Quartier industriel de la prairie de Biesse
Au début du 20e siècle, l’ancienne prairie de Biesse offre un vaste espace propice au développement industriel de Nantes dont les îles s’urbanisent et s’industrialisent à un rythme effréné depuis plusieurs décennies.
À partir de la fin du 19e siècle, le faubourg des Ponts et les îles de Loire offrent encore de larges espaces pour permettre le développement industriel dans le périmètre nantais. La voie ferrée et le port favorisent cette implantation. Les vastes terrains libres, situés en amont de la ligne des ponts, donnent la possibilité aux industries métallurgiques de déployer leurs activités, dans un contexte d’essor spectaculaire de ce secteur à Nantes. La mise au point de la propulsion à vapeur, le développement du chemin de fer, les nouveaux procédés de fonte des métaux, la place prépondérante du fer puis de l’acier dans la construction des bateaux, et la mécanisation des ateliers concourent au développement des produits sidérurgiques au cours du 19e siècle.
Au début du 20e siècle, la Prairie de Biesse est envisagée comme un lieu de développement industriel : « Ces vastes terrains sont par leur situation dans des conditions exceptionnelles pour l’établissement industriel, entourés comme ils le sont par la Loire et traversés par deux lignes de chemin de fer pouvant les mettre en communication avec tous les points de la France. »

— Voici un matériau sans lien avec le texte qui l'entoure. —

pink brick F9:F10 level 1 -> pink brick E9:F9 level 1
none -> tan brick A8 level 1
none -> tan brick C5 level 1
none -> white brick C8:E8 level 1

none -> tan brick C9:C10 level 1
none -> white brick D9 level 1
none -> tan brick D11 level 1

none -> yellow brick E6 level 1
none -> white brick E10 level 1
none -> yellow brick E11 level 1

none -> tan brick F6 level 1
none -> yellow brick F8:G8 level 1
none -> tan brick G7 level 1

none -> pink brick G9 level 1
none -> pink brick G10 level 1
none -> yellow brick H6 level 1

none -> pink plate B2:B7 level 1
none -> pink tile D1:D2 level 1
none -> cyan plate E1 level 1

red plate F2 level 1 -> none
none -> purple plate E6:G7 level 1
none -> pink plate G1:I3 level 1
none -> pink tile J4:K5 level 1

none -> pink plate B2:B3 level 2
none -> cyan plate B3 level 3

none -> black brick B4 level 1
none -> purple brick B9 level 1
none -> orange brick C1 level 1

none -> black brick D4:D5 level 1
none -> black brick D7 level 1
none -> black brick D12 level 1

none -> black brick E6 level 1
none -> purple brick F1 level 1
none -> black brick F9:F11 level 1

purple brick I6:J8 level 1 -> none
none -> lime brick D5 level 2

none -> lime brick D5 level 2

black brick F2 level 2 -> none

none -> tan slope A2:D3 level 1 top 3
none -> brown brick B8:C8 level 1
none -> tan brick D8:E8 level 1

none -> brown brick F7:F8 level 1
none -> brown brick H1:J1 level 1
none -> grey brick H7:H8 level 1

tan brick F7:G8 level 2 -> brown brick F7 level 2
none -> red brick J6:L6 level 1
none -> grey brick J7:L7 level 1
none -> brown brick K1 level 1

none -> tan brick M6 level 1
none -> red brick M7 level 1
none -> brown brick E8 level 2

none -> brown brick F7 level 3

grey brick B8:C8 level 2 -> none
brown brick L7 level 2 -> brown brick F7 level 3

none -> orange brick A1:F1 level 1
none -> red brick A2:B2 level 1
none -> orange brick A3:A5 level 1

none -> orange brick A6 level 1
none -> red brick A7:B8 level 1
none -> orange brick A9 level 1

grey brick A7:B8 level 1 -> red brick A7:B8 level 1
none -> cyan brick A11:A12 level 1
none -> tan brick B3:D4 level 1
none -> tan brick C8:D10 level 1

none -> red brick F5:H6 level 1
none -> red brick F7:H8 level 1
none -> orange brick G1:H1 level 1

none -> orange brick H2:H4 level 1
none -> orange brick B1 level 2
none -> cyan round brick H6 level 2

Maintenir l’industrie dans le giron nantais
Ainsi, en 1900, « dans le but de retenir à Nantes l’installation d’une nouvelle grande industrie, de l’aider à chercher le terrain dont l’industriel a besoin, c’est-à-dire un terrain d’une surface d’environ 3 000 m² bordant une rivière et pouvant facilement se relier avec une ligne de chemin de fer », la municipalité étudie un projet d’aménagement d’une partie de la Prairie de Biesse, posant ainsi les bases d’un nouveau quartier industriel.
Dans un premier temps, il s’agit de trouver une solution de remplacement à un projet initialement prévu sur l’Île Sainte-Anne. Son initiateur, monsieur Coulont, projetait en effet d’y installer une usine métallurgique de production de matériel pour les chemins de fer. Face à l’ampleur des remblaiements et au coût d’aménagement des rives du bras de Pirmil, le projet est ajourné.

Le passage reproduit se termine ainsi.